There are a number of helpful tools for making nice tables, but as you’ve seen with the gapminder dataset, if you’re just writing an informal report you can just print the object you want to show and it’ll come out pretty neatly. Just to recap:
gapminder
## # A tibble: 1,704 x 6
## country continent year lifeExp pop gdpPercap
## <fctr> <fctr> <int> <dbl> <int> <dbl>
## 1 Afghanistan Asia 1952 28.801 8425333 779.4453
## 2 Afghanistan Asia 1957 30.332 9240934 820.8530
## 3 Afghanistan Asia 1962 31.997 10267083 853.1007
## 4 Afghanistan Asia 1967 34.020 11537966 836.1971
## 5 Afghanistan Asia 1972 36.088 13079460 739.9811
## 6 Afghanistan Asia 1977 38.438 14880372 786.1134
## 7 Afghanistan Asia 1982 39.854 12881816 978.0114
## 8 Afghanistan Asia 1987 40.822 13867957 852.3959
## 9 Afghanistan Asia 1992 41.674 16317921 649.3414
## 10 Afghanistan Asia 1997 41.763 22227415 635.3414
## # ... with 1,694 more rows
Another option is kable from the knitr package.
knitr::kable(head(gapminder)) # without head() will print out entire dataframe
| country | continent | year | lifeExp | pop | gdpPercap |
|---|---|---|---|---|---|
| Afghanistan | Asia | 1952 | 28.801 | 8425333 | 779.4453 |
| Afghanistan | Asia | 1957 | 30.332 | 9240934 | 820.8530 |
| Afghanistan | Asia | 1962 | 31.997 | 10267083 | 853.1007 |
| Afghanistan | Asia | 1967 | 34.020 | 11537966 | 836.1971 |
| Afghanistan | Asia | 1972 | 36.088 | 13079460 | 739.9811 |
| Afghanistan | Asia | 1977 | 38.438 | 14880372 | 786.1134 |
stargazer is probably your best option for making journal-quality tables. One of its main selling points is that can take regression output directly and convert that into your standard regression table. However, it has some idiosycrasies that can occasionally be inconvenient. Notice below how I have to specify results = 'asis' in the chunk options, and type = "html" in the function. The latter means that if I want to knit this document as a pdf instead then I have to change the stargazer options.
```{r, results = 'asis'}
toymodel = lm(lifeExp ~ gdpPercap, data = gapminder)
stargazer::stargazer(toymodel, type = "html", title = "Table with stargazer")
```
toymodel = lm(lifeExp ~ gdpPercap, data = gapminder)
stargazer::stargazer(toymodel, type = "html", title = "Table with stargazer")
| Dependent variable: | |
| lifeExp | |
| gdpPercap | 0.001*** |
| (0.00003) | |
| Constant | 53.956*** |
| (0.315) | |
| Observations | 1,704 |
| R2 | 0.341 |
| Adjusted R2 | 0.340 |
| Residual Std. Error | 10.491 (df = 1702) |
| F Statistic | 879.577*** (df = 1; 1702) |
| Note: | p<0.1; p<0.05; p<0.01 |
stargazer has a ton of options that you can tweak. The cheatsheet from Jake Russ (which you can see below) is super helpful.

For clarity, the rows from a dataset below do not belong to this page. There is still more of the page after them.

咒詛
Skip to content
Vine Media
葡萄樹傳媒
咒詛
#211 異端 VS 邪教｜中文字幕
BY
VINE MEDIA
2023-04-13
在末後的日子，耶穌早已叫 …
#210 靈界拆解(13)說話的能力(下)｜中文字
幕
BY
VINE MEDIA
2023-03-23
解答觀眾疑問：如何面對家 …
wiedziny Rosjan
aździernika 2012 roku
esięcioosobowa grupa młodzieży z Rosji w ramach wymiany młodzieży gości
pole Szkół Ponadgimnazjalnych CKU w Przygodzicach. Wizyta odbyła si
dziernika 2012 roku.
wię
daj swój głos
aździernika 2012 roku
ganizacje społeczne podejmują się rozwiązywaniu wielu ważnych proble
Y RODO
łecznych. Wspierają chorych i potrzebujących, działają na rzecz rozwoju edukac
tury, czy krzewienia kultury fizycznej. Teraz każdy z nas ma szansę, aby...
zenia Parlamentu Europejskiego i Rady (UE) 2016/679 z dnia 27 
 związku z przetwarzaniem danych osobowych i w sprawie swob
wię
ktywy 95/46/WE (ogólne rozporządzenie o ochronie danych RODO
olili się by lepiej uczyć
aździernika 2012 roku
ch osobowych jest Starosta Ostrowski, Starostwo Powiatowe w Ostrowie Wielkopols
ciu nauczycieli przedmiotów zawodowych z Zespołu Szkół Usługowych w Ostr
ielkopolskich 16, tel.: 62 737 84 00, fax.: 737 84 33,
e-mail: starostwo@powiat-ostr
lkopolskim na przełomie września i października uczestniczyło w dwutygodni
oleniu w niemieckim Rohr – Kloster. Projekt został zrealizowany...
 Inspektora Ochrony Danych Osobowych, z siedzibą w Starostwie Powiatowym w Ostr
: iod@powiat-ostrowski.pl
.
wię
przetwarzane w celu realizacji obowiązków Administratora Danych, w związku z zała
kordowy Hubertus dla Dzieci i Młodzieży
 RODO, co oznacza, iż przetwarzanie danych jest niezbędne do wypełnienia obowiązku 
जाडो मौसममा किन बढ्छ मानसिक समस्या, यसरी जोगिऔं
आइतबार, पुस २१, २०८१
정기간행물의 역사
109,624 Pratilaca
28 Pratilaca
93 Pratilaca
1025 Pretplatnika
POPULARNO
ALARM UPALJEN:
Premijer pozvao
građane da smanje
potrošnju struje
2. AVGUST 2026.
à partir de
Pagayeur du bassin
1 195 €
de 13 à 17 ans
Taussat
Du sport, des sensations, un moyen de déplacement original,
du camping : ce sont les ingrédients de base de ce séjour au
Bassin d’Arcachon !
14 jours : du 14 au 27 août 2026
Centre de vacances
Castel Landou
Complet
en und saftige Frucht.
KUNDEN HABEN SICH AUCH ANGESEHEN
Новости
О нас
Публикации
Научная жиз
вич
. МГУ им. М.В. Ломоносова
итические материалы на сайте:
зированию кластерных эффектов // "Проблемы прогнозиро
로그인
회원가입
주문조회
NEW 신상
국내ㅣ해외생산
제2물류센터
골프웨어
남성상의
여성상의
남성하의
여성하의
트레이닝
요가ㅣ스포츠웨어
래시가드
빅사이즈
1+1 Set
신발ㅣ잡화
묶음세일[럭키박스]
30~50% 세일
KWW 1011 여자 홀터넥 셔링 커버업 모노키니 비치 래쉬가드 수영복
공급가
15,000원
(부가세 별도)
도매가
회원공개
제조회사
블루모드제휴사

This is also a good opportunity to show you the broom package (by David Robinson) for working with regression output. This is one of my favorite packages in R. The tidy function converts your regression output into a data frame, making it extremely easy to work with. In particular, it becomes straightforward to plot your coefficients.
toymodel_df = broom::tidy(toymodel)
ggplot(filter(toymodel_df, term == "gdpPercap"),
aes(term, estimate, ymin = estimate - 2*std.error, ymax = estimate + 2*std.error)) +
geom_point() + geom_errorbar() +
geom_hline(yintercept = 0, linetype = 2) +
ggtitle("gdpPercap estimate is statistically significant")
Of course, this isn’t a very helpful graph since there’s only one coefficient, but it’s easy to think of situations where it’d be super helpful e.g. event study with different estimates for each point in time.